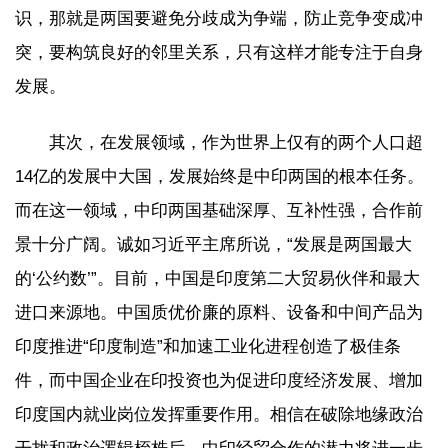
识，那就是两国要避免分歧成为争端，防止竞争变成冲
突，要构筑良好的邻里关系，只有这样才能专注于自身
发展。
其次，在发展领域，作为世界上仅有的两个人口超
14亿的发展中大国，发展始终是中印两国的根本任务。
而在这一领域，中印两国基础深厚、互补性强，合作前
景十分广阔。诚如习近平主席所说，“发展是两国最大
的‘公约数’”。目前，中国是印度第二大贸易伙伴和最大
进口来源地。中国质优价廉的原料、设备和中间产品为
印度推进“印度制造”和加速工业化进程创造了极佳条
件，而中国企业在印投资也为促进印度经济发展、增加
印度国内就业岗位发挥重要作用。相信在破除地缘政治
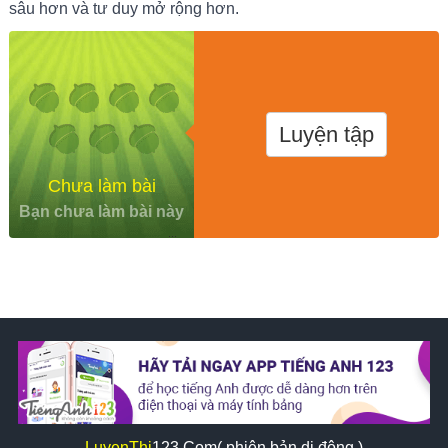
sâu hơn và tư duy mở rộng hơn.
Luyện tập
Chưa làm bài
Bạn chưa làm bài này
LuyenThi
123
.Com( phiên bản di động )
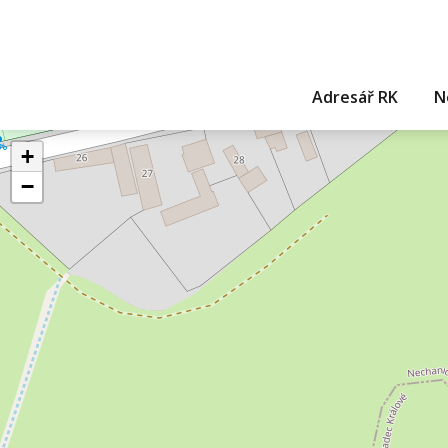
Adresář RK
N
+
−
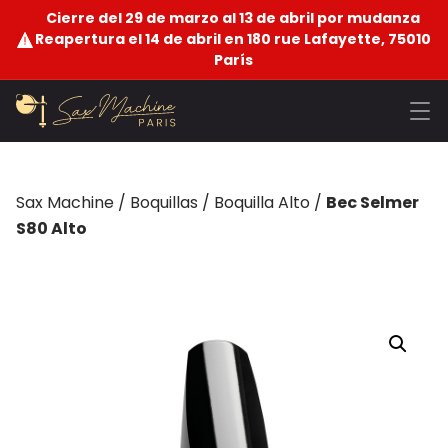
Cierre del 29 de marzo al 13 de abril por mudanza
Reapertura el 14 de abril en 180 rue Lafayette, 75010
París
Sax Machine
/
Boquillas
/
Boquilla Alto
/
Bec Selmer
S80 Alto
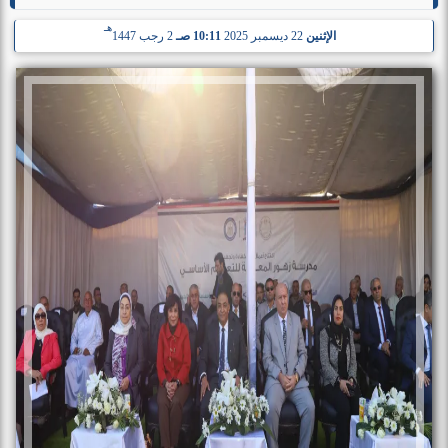
هـ
الإثنين
22 ديسمبر 2025
10:11 صـ
2 رجب 1447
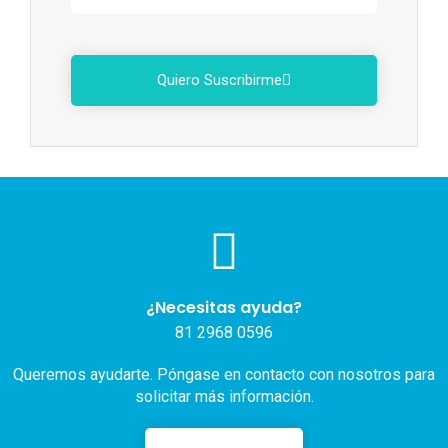
Quiero Suscribirme
¿Necesitas ayuda?
81 2968 0596
Queremos ayudarte. Póngase en contacto con nosotros para
solicitar más información.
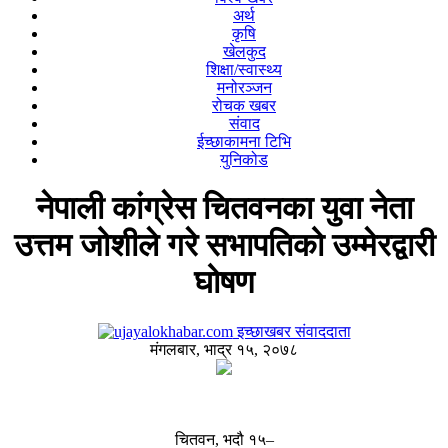
अर्थ
कृषि
खेलकुद
शिक्षा/स्वास्थ्य
मनोरञ्जन
रोचक खबर
संवाद
ईच्छाकामना टिभि
युनिकोड
नेपाली कांग्रेस चितवनका युवा नेता
उत्तम जोशीले गरे सभापतिको उम्मेरद्वारी
घोषण
इच्छाखबर संवाददाता
मंगलबार, भाद्र १५, २०७८
चितवन, भदौ १५–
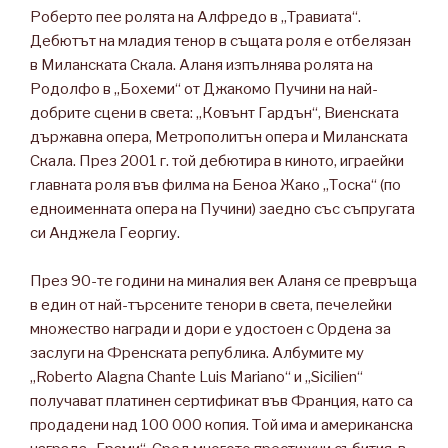
Роберто пее ролята на Алфредо в „Травиата“.
Дебютът на младия тенор в същата роля е отбелязан
в Миланската Скала. Аланя изпълнява ролята на
Родолфо в „Бохеми“ от Джакомо Пучини на най-
добрите сцени в света: „Ковънт Гардън“, Виенската
държавна опера, Метрополитън опера и Миланската
Скала. През 2001 г. той дебютира в киното, играейки
главната роля във филма на Беноа Жако „Тоска“ (по
едноименната опера на Пучини) заедно със съпругата
си Анджела Георгиу.
През 90-те години на миналия век Аланя се превръща
в един от най-търсените тенори в света, печелейки
множество награди и дори е удостоен с Ордена за
заслуги на Френската република. Албумите му
„Roberto Alagna Chante Luis Mariano“ и „Sicilien“
получават платинен сертификат във Франция, като са
продадени над 100 000 копия. Той има и американска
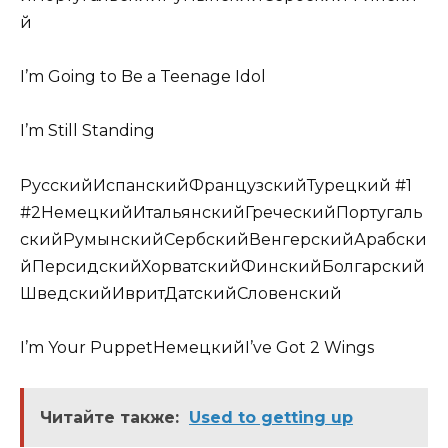
й
I’m Going to Be a Teenage Idol
I’m Still Standing
РусскийИспанскийФранцузскийТурецкий #1
#2НемецкийИтальянскийГреческийПортугаль
скийРумынскийСербскийВенгерскийАрабски
йПерсидскийХорватскийФинскийБолгарский
ШведскийИвритДатскийСловенский
I’m Your PuppetНемецкийI’ve Got 2 Wings
Читайте также:
Used to getting up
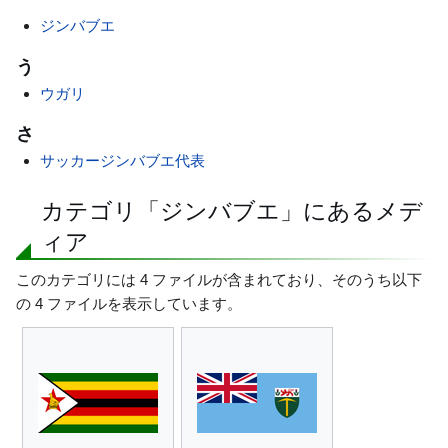
ジンバブエ
う
ウガリ
さ
サッカージンバブエ代表
カテゴリ「ジンバブエ」にあるメデ
ィア
このカテゴリには 4 ファイルが含まれており、そのうち以下
の 4 ファイルを表示しています。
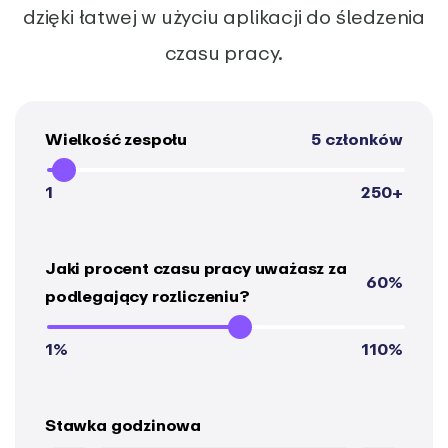
dzięki łatwej w użyciu aplikacji do śledzenia
czasu pracy.
Wielkość zespołu
5 członków
1
250+
Jaki procent czasu pracy uważasz za
60%
podlegający rozliczeniu?
1%
110%
Stawka godzinowa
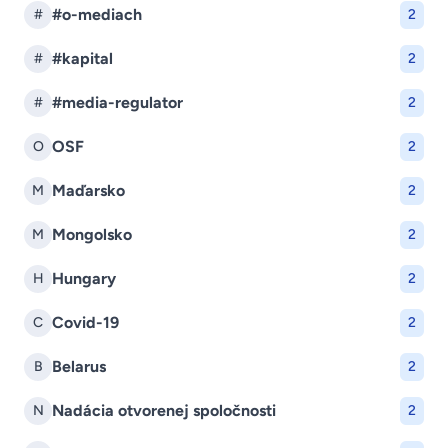
#o-mediach
#
2
#kapital
#
2
#media-regulator
#
2
OSF
O
2
Maďarsko
M
2
Mongolsko
M
2
Hungary
H
2
Covid-19
C
2
Belarus
B
2
Nadácia otvorenej spoločnosti
N
2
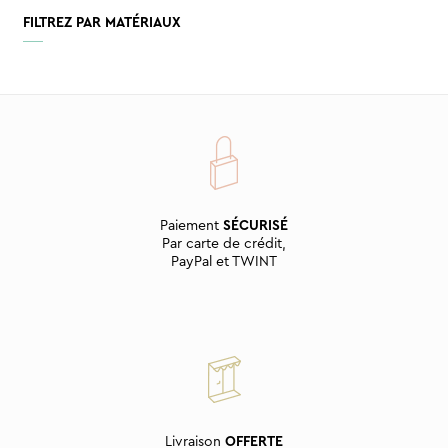
FILTREZ PAR MATÉRIAUX
Paiement
SÉCURISÉ
Par carte de crédit,
PayPal et TWINT
Livraison
OFFERTE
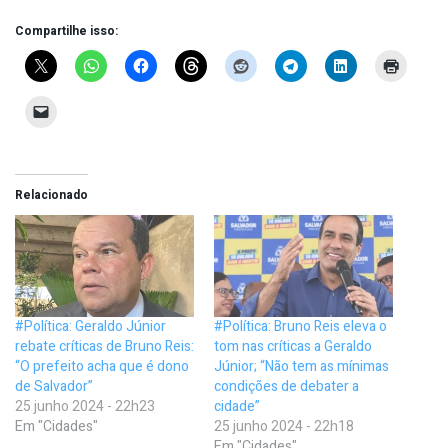
Compartilhe isso:
Relacionado
#Política: Geraldo Júnior
#Política: Bruno Reis eleva o
rebate críticas de Bruno Reis:
tom nas críticas a Geraldo
“O prefeito acha que é dono
Júnior; “Não tem as mínimas
de Salvador”
condições de debater a
25 junho 2024 - 22h23
cidade”
Em "Cidades"
25 junho 2024 - 22h18
Em "Cidades"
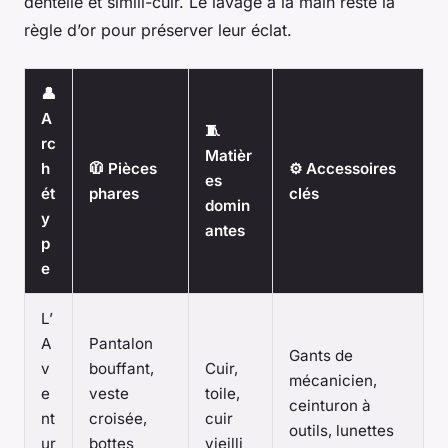
dentelle et simili-cuir. Le lavage à la main reste la
règle d’or pour préserver leur éclat.
👤
A
🧵
rc
Matièr
h
🧥 Pièces
⚙️ Accessoires
es
ét
phares
clés
domin
y
antes
p
e
L’
A
Pantalon
Gants de
v
bouffant,
Cuir,
mécanicien,
e
veste
toile,
ceinturon à
nt
croisée,
cuir
outils, lunettes
ur
bottes
vieilli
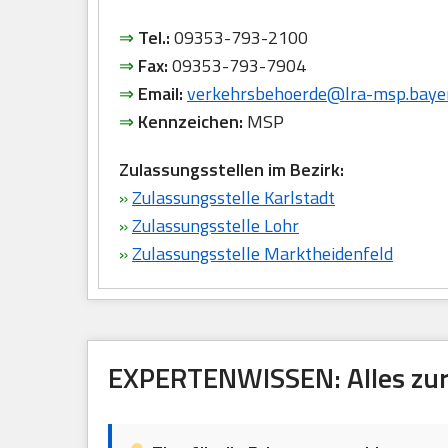
⇒
Tel.:
09353-793-2100
⇒
Fax:
09353-793-7904
⇒
Email:
verkehrsbehoerde@lra-msp.baye
⇒
Kennzeichen:
MSP
Zulassungsstellen im Bezirk:
»
Zulassungsstelle Karlstadt
»
Zulassungsstelle Lohr
»
Zulassungsstelle Marktheidenfeld
EXPERTENWISSEN: Alles zur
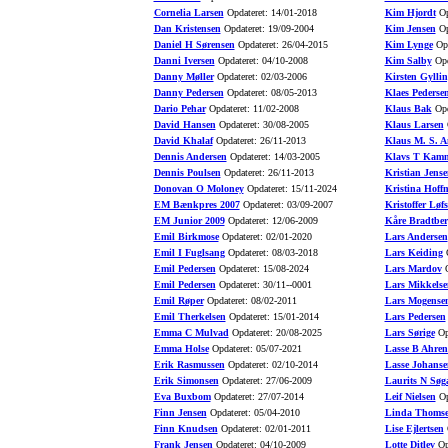
Cornelia Larsen
Opdateret: 14/01-2018
Kim Hjordt
Op
Dan Kristensen
Opdateret: 19/09-2004
Kim Jensen
Op
Daniel H Sørensen
Opdateret: 26/04-2015
Kim Lynge
Opd
Danni Iversen
Opdateret: 04/10-2008
Kim Salby
Opd
Danny Møller
Opdateret: 02/03-2006
Kirsten Gyllin
Danny Pedersen
Opdateret: 08/05-2013
Klaes Pederse
Dario Pehar
Opdateret: 11/02-2008
Klaus Bak
Opd
David Hansen
Opdateret: 30/08-2005
Klaus Larsen
O
David Khalaf
Opdateret: 26/11-2013
Klaus M. S. A
Dennis Andersen
Opdateret: 14/03-2005
Klavs T Kamm
Dennis Poulsen
Opdateret: 26/11-2013
Kristian Jense
Donovan O Moloney
Opdateret: 15/11-2024
Kristina Hoff
EM Bænkpres 2007
Opdateret: 03/09-2007
Kristoffer Løfs
EM Junior 2009
Opdateret: 12/06-2009
Kåre Bradtber
Emil Birkmose
Opdateret: 02/01-2020
Lars Andersen
Emil I Fuglsang
Opdateret: 08/03-2018
Lars Keiding
O
Emil Pedersen
Opdateret: 15/08-2024
Lars Mardov
O
Emil Pedersen
Opdateret: 30/11--0001
Lars Mikkelse
Emil Røper
Opdateret: 08/02-2011
Lars Mogense
Emil Therkelsen
Opdateret: 15/01-2014
Lars Pedersen
Emma C Mulvad
Opdateret: 20/08-2025
Lars Sørige
Opd
Emma Holse
Opdateret: 05/07-2021
Lasse B Ahren
Erik Rasmussen
Opdateret: 02/10-2014
Lasse Johanse
Erik Simonsen
Opdateret: 27/06-2009
Laurits N Søg
Eva Buxbom
Opdateret: 27/07-2014
Leif Nielsen
Op
Finn Jensen
Opdateret: 05/04-2010
Linda Thoms
Finn Knudsen
Opdateret: 02/01-2011
Lise Ejlertsen
O
Frank Jensen
Opdateret: 04/10-2009
Lotte Ditlev
Opd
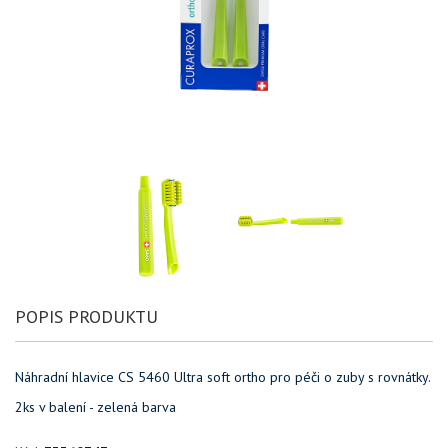
POPIS PRODUKTU
Náhradní hlavice CS 5460 Ultra soft ortho pro péči o zuby s rovnátky.
2ks v balení - zelená barva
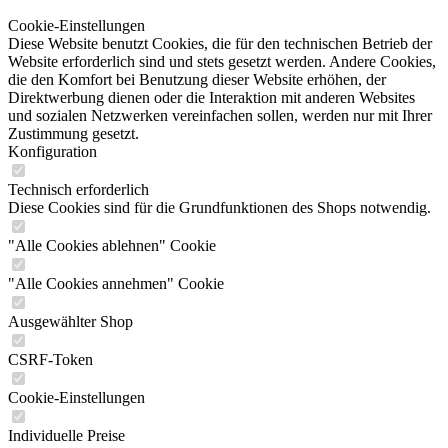
Cookie-Einstellungen
Diese Website benutzt Cookies, die für den technischen Betrieb der
Website erforderlich sind und stets gesetzt werden. Andere Cookies,
die den Komfort bei Benutzung dieser Website erhöhen, der
Direktwerbung dienen oder die Interaktion mit anderen Websites
und sozialen Netzwerken vereinfachen sollen, werden nur mit Ihrer
Zustimmung gesetzt.
Konfiguration
Technisch erforderlich
Diese Cookies sind für die Grundfunktionen des Shops notwendig.
"Alle Cookies ablehnen" Cookie
"Alle Cookies annehmen" Cookie
Ausgewählter Shop
CSRF-Token
Cookie-Einstellungen
Individuelle Preise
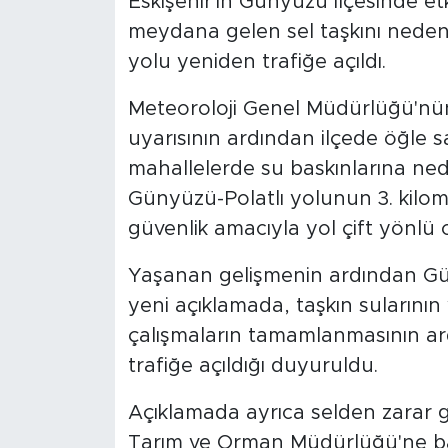
Eskişehir'in Günyüzü ilçesinde et
meydana gelen sel taşkını neden
yolu yeniden trafiğe açıldı.
Meteoroloji Genel Müdürlüğü'nü
uyarısının ardından ilçede öğle s
mahallelerde su baskınlarına ned
Günyüzü-Polatlı yolunun 3. kilo
güvenlik amacıyla yol çift yönlü o
Yaşanan gelişmenin ardından Gü
yeni açıklamada, taşkın sularının 
çalışmaların tamamlanmasının ar
trafiğe açıldığı duyuruldu.
Açıklamada ayrıca selden zarar gö
Tarım ve Orman Müdürlüğü'ne baş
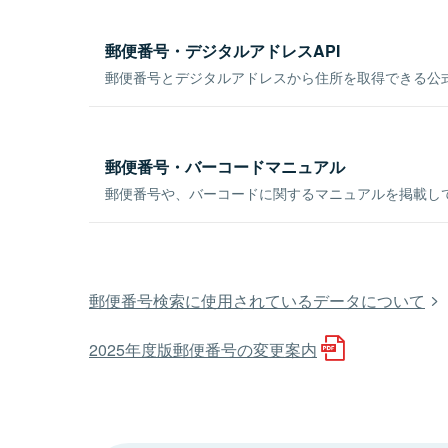
郵便番号・デジタルアドレスAPI
郵便番号とデジタルアドレスから住所を取得できる公式
郵便番号・バーコードマニュアル
郵便番号や、バーコードに関するマニュアルを掲載し
郵便番号検索に使用されているデータについて
2025年度版郵便番号の変更案内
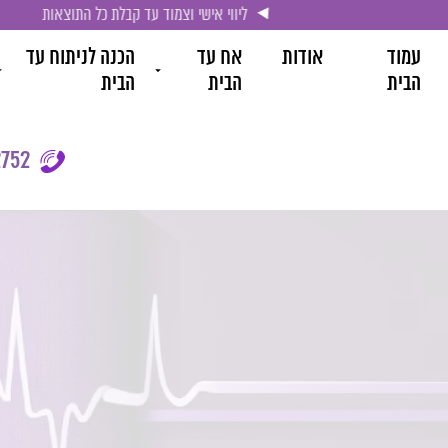
ליווי אישי וצמוד עד קבלת כל התוצאות
עמוד
אודות
אח עד
הכנה לניתוח עד
הבית
הבית
הבית
752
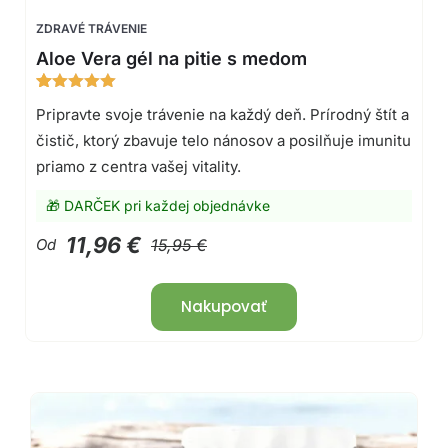
ZDRAVÉ TRÁVENIE
Aloe Vera gél na pitie s medom
Hodnotenie
32
Pripravte svoje trávenie na každý deň. Prírodný štít a
4.97
z 5
na základe
čistič, ktorý zbavuje telo nánosov a posilňuje imunitu
zákazníckych
recenzií
priamo z centra vašej vitality.
🎁 DARČEK pri každej objednávke
11,96 €
Od
15,95 €
Nakupovať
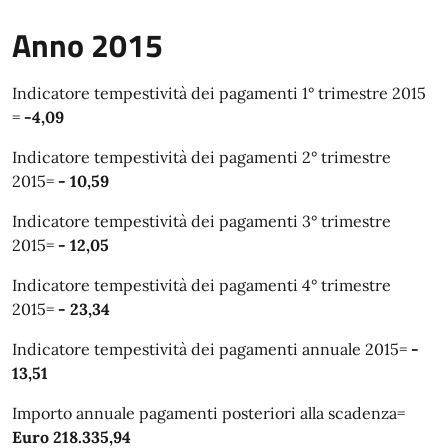
Anno 2015
Indicatore tempestività dei pagamenti 1° trimestre 2015
=
-4,09
Indicatore tempestività dei pagamenti 2° trimestre
2015=
- 10,59
Indicatore tempestività dei pagamenti 3° trimestre
2015=
- 12,05
Indicatore tempestività dei pagamenti 4° trimestre
2015=
- 23,34
Indicatore tempestività dei pagamenti annuale 2015=
-
13,51
Importo annuale pagamenti posteriori alla scadenza=
Euro 218.335,94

+---+

● **TASK TO CARRY OUT**:
Please render the data from the line containing "Cornelia Larsen" through the line containing "Lars Pedersen" as a Markdown table with the columns Row and Entry. Number each line, and skip any blank lines.

● **RESULT OF THE TASK**:
| Row | Entry |
|---|---|
| 1 | Cornelia Larsen |
| 2 | Opdateret: 14/01-2018 |
| 3 | Kim Hjordt |
| 4 | Op |
| 5 | Dan Kristensen |
| 6 | Opdateret: 19/09-2004 |
| 7 | Kim Jensen |
| 8 | Op |
| 9 | Daniel H Sørensen |
| 10 | Opdateret: 26/04-2015 |
| 11 | Kim Lynge |
| 12 | Opd |
| 13 | Danni Iversen |
| 14 | Opdateret: 04/10-2008 |
| 15 | Kim Salby |
| 16 | Opd |
| 17 | Danny Møller |
| 18 | Opdateret: 02/03-2006 |
| 19 | Kirsten Gyllin |
| 20 | Danny Pedersen |
| 21 | Opdateret: 08/05-2013 |
| 22 | Klaes Pederse |
| 23 | Dario Pehar |
| 24 | Opdateret: 11/02-2008 |
| 25 | Klaus Bak |
| 26 | Opd |
| 27 | David Hansen |
| 28 | Opdateret: 30/08-2005 |
| 29 | Klaus Larsen |
| 30 | O |
| 31 | David Khalaf |
| 32 | Opdateret: 26/11-2013 |
| 33 | Klaus M. S. A |
| 34 | Dennis Andersen |
| 35 | Opdateret: 14/03-2005 |
| 36 | Klavs T Kamm |
| 37 | Dennis Poulsen |
| 38 | Opdateret: 26/11-2013 |
| 39 | Kristian Jense |
| 40 | Donovan O Moloney |
| 41 | Opdateret: 15/11-2024 |
| 42 | Kristina Hoff |
| 43 | EM Bænkpres 2007 |
| 44 | Opdateret: 03/09-2007 |
| 45 | Kristoffer Løfs |
| 46 | EM Junior 2009 |
| 47 | Opdateret: 12/06-2009 |
| 48 | Kåre Bradtber |
| 49 | Emil Birkmose |
| 50 | Opdateret: 02/01-2020 |
| 51 | Lars Andersen |
| 52 | Emil I Fuglsang |
| 53 | Opdateret: 08/03-2018 |
| 54 | Lars Keiding |
| 55 | O |
| 56 | Emil Pedersen |
| 57 | Opdateret: 15/08-2024 |
| 58 | Lars Mardov |
| 59 | O |
| 60 | Emil Pedersen |
| 61 | Opdateret: 30/11--0001 |
| 62 | Lars Mikkelse |
| 63 | Emil Røper |
| 64 | Opdateret: 08/02-2011 |
| 65 | Lars Mogense |
| 66 | Emil Therkelsen |
| 67 | Opdateret: 15/01-2014 |
| 68 | Lars Pedersen |